Work request>
Out of the records below, copy all lines in which the word "model" occurs.

(Dataset entries)
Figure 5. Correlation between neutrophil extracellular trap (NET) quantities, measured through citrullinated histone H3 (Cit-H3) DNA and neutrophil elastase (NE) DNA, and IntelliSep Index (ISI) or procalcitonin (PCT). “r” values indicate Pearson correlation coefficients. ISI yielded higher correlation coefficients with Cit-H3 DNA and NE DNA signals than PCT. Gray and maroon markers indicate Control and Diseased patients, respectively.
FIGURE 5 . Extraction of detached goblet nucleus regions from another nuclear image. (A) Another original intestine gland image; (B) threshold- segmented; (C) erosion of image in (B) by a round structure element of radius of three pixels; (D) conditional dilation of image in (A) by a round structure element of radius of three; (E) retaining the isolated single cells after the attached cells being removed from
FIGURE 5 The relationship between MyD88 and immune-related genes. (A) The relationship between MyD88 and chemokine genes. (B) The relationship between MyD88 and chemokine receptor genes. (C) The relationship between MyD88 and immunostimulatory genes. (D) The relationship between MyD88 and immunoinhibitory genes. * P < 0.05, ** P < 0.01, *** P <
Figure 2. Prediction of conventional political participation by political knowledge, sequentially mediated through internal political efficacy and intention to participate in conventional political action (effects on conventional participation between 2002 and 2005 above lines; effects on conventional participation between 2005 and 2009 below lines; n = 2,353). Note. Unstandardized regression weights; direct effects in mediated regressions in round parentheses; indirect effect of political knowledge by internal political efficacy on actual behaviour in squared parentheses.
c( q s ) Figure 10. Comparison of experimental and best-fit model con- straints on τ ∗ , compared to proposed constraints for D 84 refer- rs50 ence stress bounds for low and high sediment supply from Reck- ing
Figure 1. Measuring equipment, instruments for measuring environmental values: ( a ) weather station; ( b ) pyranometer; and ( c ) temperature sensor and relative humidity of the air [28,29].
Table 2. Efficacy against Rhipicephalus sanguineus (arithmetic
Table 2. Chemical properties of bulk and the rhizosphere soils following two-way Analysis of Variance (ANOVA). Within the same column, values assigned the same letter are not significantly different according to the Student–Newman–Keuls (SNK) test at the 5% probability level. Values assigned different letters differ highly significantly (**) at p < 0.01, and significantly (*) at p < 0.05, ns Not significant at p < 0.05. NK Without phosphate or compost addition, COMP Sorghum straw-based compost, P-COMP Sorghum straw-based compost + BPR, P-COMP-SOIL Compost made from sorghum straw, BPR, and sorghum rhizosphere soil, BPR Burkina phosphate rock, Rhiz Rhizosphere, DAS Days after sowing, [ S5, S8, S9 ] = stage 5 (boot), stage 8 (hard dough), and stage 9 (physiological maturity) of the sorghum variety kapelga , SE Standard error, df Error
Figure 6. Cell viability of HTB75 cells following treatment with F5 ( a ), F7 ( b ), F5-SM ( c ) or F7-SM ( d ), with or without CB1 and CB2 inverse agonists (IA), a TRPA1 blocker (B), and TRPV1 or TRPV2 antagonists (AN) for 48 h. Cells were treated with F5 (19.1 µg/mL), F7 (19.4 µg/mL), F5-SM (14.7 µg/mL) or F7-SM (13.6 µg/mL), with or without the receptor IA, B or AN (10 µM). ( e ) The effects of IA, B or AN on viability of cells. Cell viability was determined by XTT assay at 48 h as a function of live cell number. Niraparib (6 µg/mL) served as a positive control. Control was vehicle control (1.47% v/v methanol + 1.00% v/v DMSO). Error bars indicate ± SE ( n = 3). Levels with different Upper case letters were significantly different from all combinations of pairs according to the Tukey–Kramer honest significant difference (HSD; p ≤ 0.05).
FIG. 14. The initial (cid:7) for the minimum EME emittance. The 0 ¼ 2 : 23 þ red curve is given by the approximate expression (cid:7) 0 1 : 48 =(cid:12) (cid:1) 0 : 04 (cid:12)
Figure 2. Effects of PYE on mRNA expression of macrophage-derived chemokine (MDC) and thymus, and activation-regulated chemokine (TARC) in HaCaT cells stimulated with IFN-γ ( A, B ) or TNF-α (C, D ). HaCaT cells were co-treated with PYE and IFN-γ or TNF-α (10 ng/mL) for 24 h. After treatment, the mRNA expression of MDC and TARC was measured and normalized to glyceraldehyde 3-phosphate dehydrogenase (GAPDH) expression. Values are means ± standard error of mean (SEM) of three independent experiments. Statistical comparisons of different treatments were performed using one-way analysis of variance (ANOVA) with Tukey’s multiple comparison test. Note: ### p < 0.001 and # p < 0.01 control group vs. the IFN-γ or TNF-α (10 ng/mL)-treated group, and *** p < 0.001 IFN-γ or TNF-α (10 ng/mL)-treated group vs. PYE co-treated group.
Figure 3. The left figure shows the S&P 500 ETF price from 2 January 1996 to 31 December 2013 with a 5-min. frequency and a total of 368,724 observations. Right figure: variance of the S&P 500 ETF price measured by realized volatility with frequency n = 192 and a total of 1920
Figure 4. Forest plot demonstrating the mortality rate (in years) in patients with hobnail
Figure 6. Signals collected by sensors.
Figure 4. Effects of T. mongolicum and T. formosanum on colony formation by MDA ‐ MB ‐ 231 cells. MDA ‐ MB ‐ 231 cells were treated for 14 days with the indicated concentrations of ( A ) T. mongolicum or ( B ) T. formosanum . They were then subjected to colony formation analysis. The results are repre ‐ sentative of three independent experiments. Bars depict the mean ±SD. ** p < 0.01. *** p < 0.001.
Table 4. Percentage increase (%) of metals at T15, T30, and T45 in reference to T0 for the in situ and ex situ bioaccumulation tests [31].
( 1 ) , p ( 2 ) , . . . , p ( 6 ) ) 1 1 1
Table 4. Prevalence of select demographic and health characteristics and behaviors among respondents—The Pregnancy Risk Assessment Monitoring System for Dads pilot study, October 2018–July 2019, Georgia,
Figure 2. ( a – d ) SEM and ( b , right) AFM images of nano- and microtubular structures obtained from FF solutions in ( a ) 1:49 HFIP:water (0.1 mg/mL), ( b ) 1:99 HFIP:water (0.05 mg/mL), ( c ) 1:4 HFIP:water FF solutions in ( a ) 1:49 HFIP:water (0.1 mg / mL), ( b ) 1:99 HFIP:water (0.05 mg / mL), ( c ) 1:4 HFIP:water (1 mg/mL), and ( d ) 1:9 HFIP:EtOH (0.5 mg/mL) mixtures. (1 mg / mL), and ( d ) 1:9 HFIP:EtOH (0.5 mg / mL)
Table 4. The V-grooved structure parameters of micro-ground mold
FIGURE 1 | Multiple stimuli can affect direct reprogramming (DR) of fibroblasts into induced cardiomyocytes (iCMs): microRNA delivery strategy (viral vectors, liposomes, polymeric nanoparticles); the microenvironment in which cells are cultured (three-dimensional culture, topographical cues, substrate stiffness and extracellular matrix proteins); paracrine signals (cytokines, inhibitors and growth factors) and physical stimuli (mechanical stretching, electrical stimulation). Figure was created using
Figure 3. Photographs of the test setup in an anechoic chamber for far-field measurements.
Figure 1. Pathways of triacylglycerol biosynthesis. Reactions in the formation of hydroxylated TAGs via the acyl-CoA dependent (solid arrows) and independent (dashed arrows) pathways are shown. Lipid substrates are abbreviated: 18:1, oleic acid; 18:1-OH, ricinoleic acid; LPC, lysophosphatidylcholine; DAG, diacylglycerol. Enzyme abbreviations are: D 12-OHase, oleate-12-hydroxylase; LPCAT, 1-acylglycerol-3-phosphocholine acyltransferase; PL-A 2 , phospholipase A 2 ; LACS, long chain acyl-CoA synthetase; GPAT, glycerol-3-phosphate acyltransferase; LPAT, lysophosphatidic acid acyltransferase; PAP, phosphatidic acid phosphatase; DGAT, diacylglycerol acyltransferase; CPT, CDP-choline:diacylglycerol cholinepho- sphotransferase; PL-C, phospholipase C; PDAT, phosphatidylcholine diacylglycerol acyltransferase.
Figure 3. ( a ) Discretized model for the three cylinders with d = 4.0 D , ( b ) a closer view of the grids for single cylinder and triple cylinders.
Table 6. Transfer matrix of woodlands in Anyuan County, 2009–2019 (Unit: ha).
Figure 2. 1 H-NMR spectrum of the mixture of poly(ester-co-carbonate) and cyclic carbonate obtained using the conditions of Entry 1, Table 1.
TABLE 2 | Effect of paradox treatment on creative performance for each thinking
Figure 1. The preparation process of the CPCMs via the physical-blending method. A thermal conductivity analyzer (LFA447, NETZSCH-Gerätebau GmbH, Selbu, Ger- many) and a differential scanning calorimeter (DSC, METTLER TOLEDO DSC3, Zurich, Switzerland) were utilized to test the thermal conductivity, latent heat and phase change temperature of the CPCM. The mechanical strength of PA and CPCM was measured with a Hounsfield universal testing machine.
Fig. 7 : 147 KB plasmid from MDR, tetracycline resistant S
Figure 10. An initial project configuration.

Task result>
c( q s ) Figure 10. Comparison of experimental and best-fit model con- straints on τ ∗ , compared to proposed constraints for D 84 refer- rs50 ence stress bounds for low and high sediment supply from Reck- ing
Figure 3. ( a ) Discretized model for the three cylinders with d = 4.0 D , ( b ) a closer view of the grids for single cylinder and triple cylinders.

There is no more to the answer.